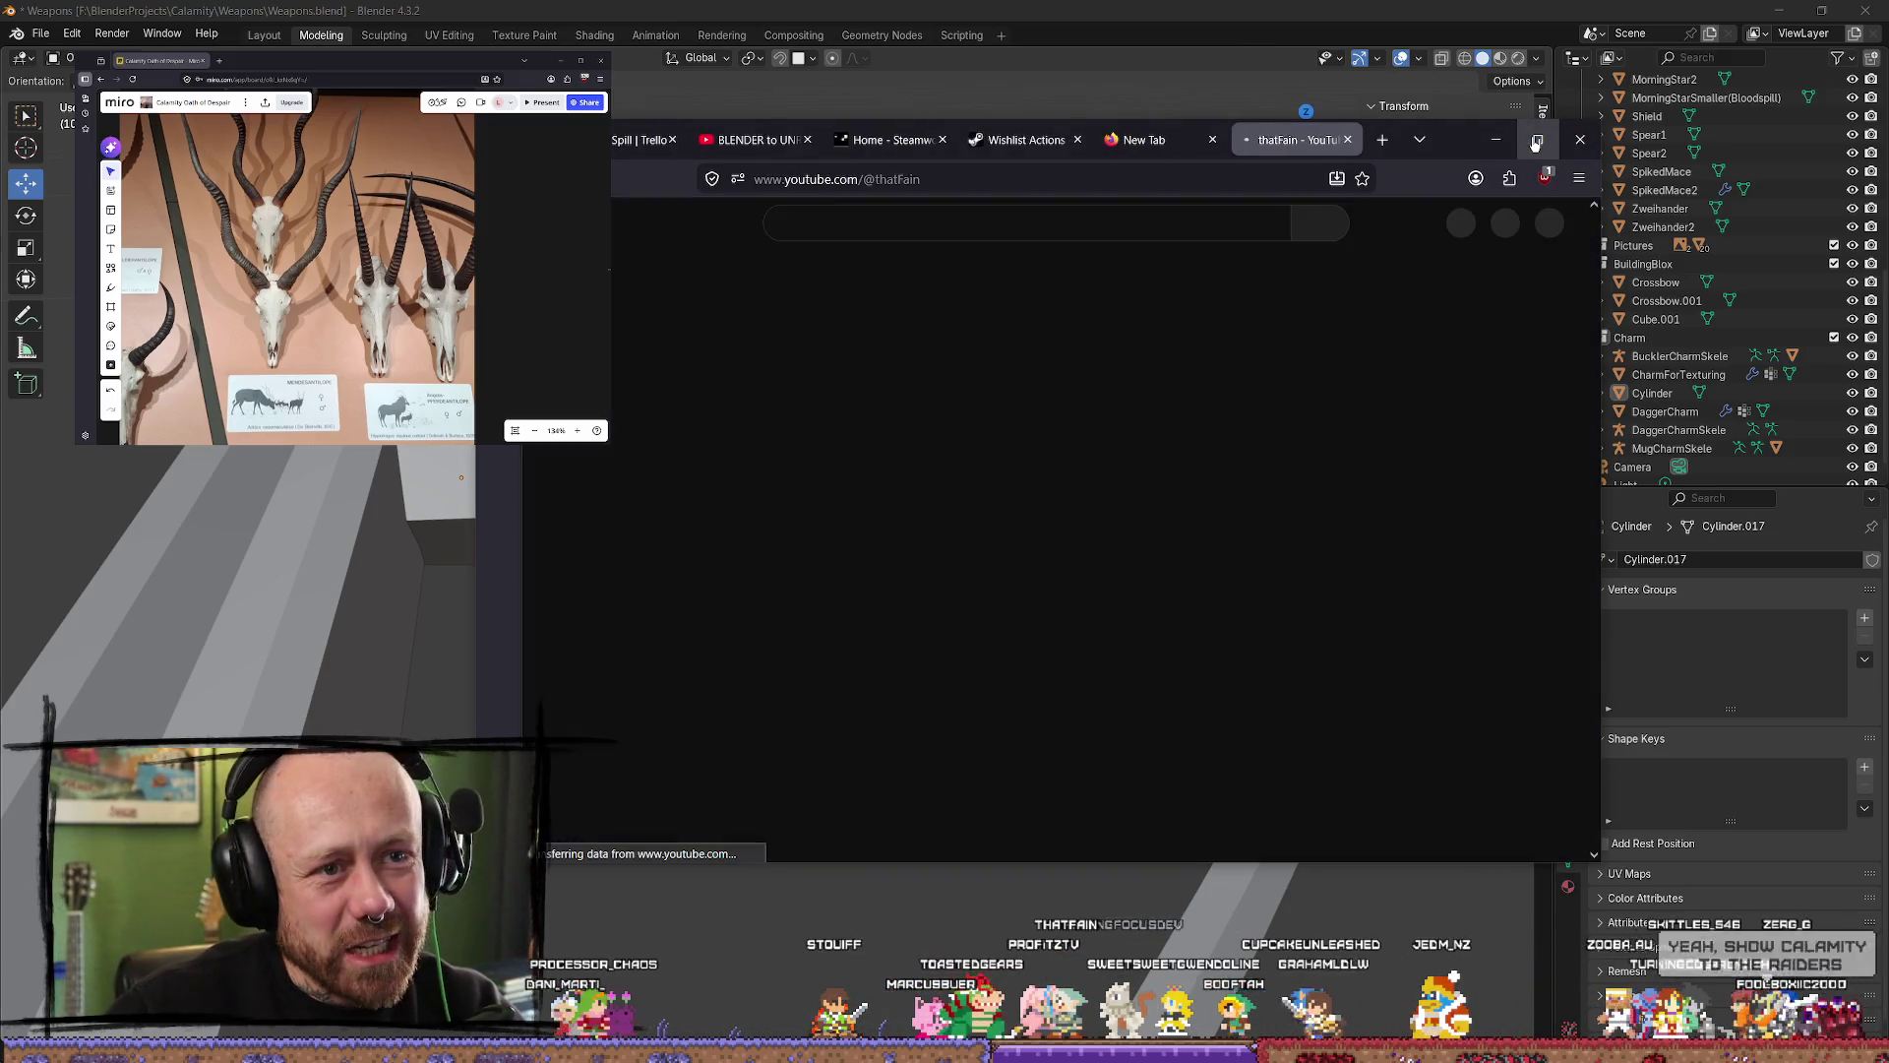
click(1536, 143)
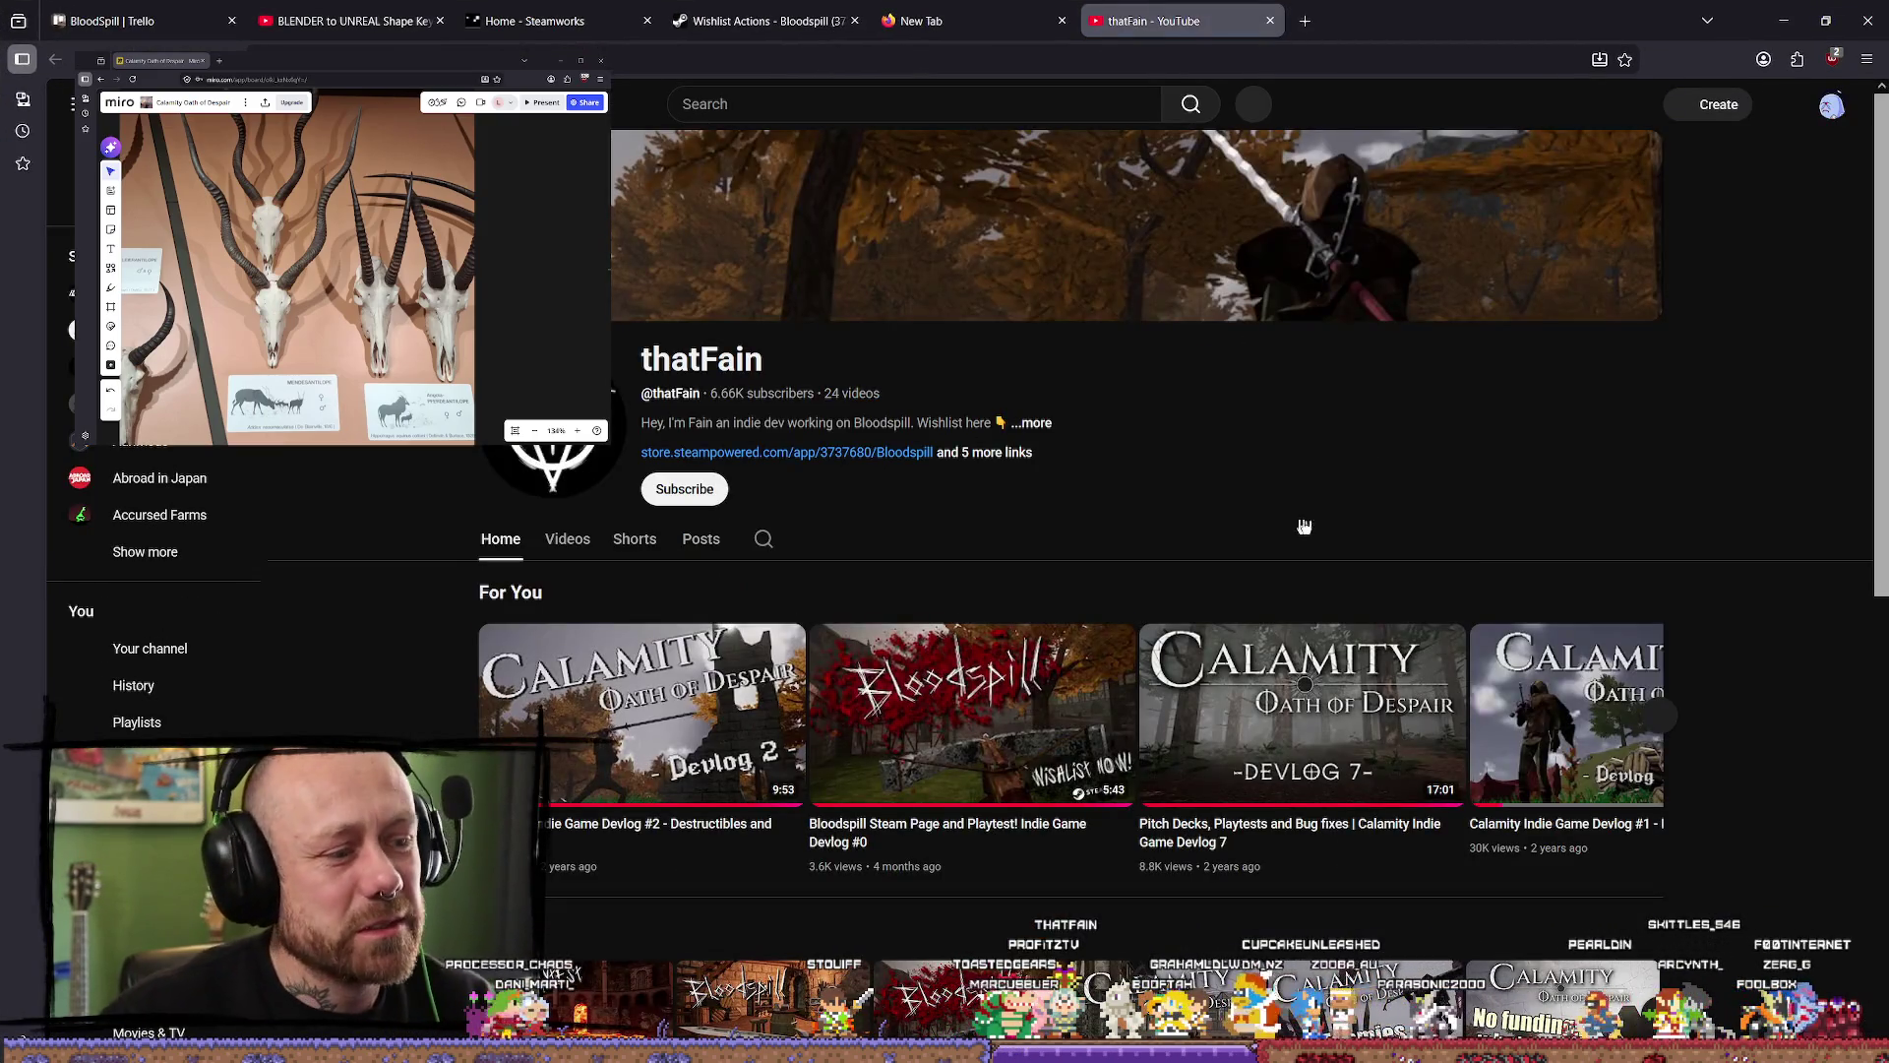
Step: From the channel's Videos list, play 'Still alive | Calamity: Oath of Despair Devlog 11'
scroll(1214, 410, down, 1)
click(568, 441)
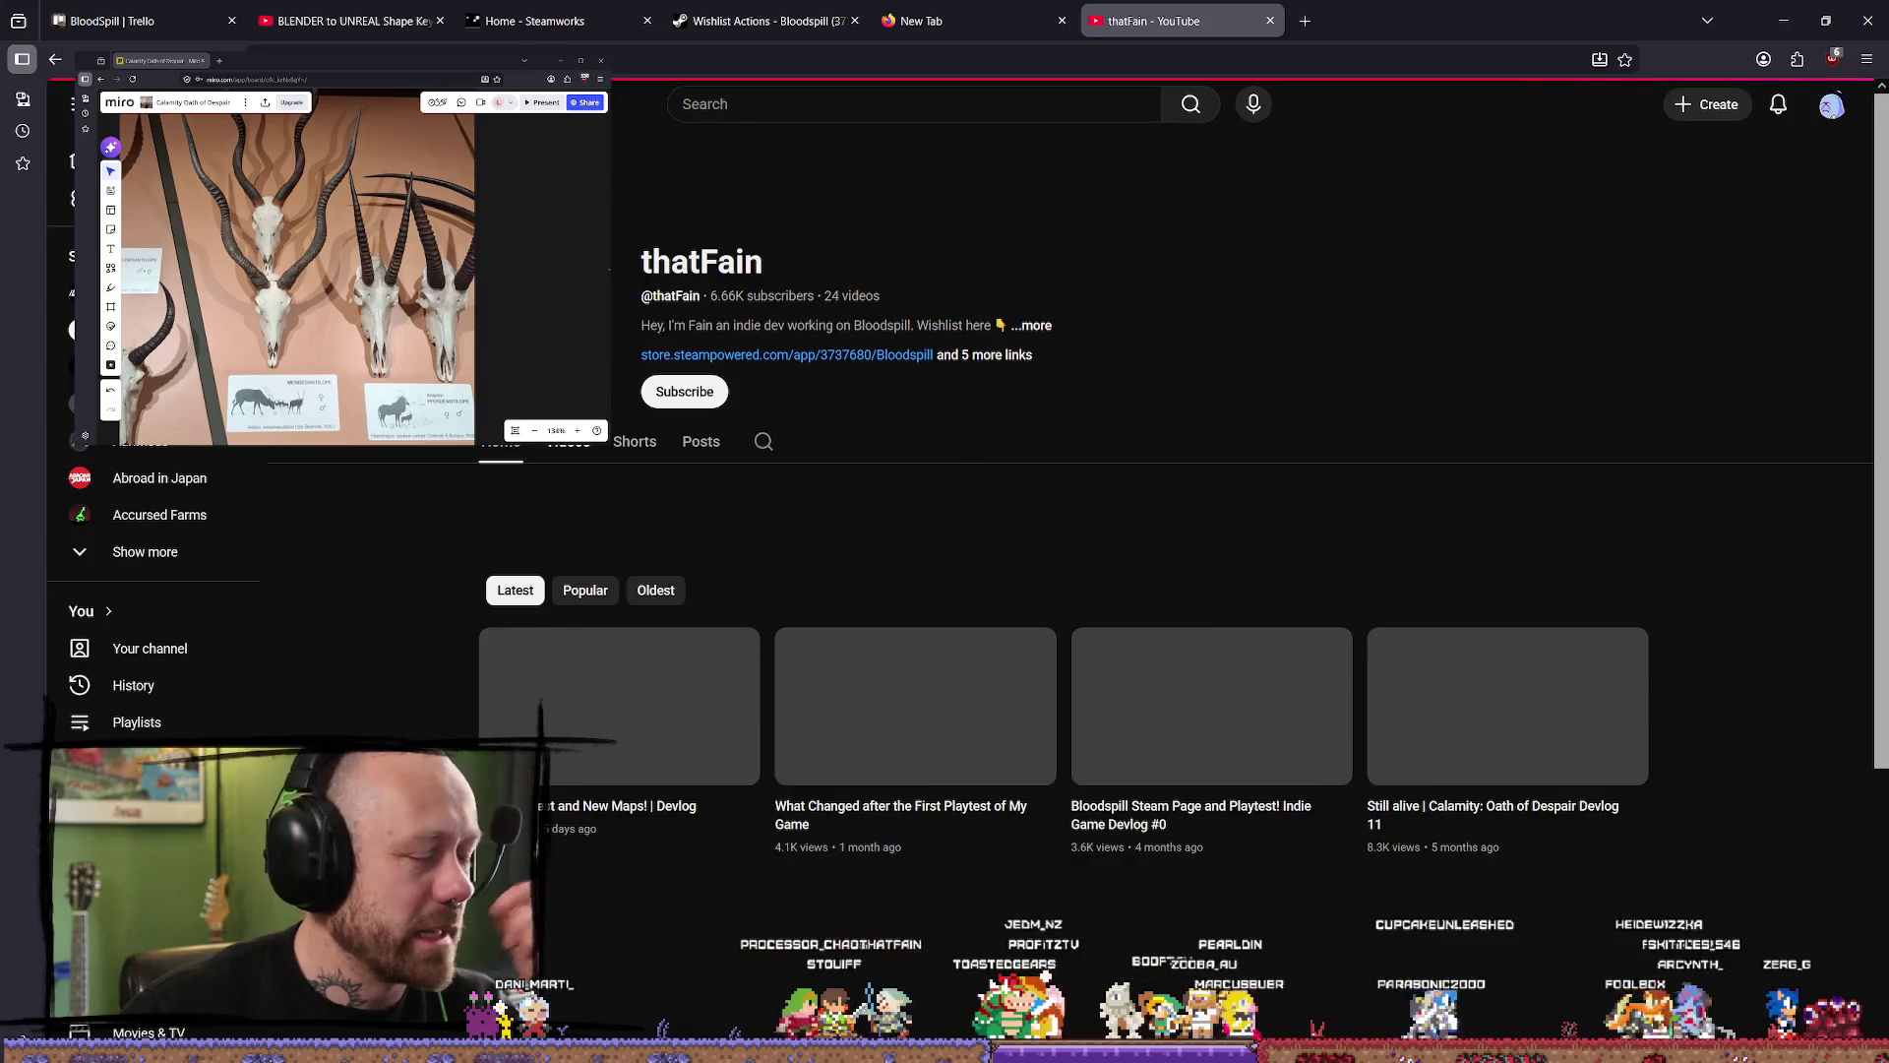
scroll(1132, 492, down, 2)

•••

(Aim of the exercise)
Pictures stay out, but every record above is to be returned exactly.

(Completed exercise)
click(1536, 143)
Step: From the channel's Videos list, play 'Still alive | Calamity: Oath of Despair Devlog 11'
scroll(1214, 410, down, 1)
click(568, 441)
scroll(1132, 492, down, 2)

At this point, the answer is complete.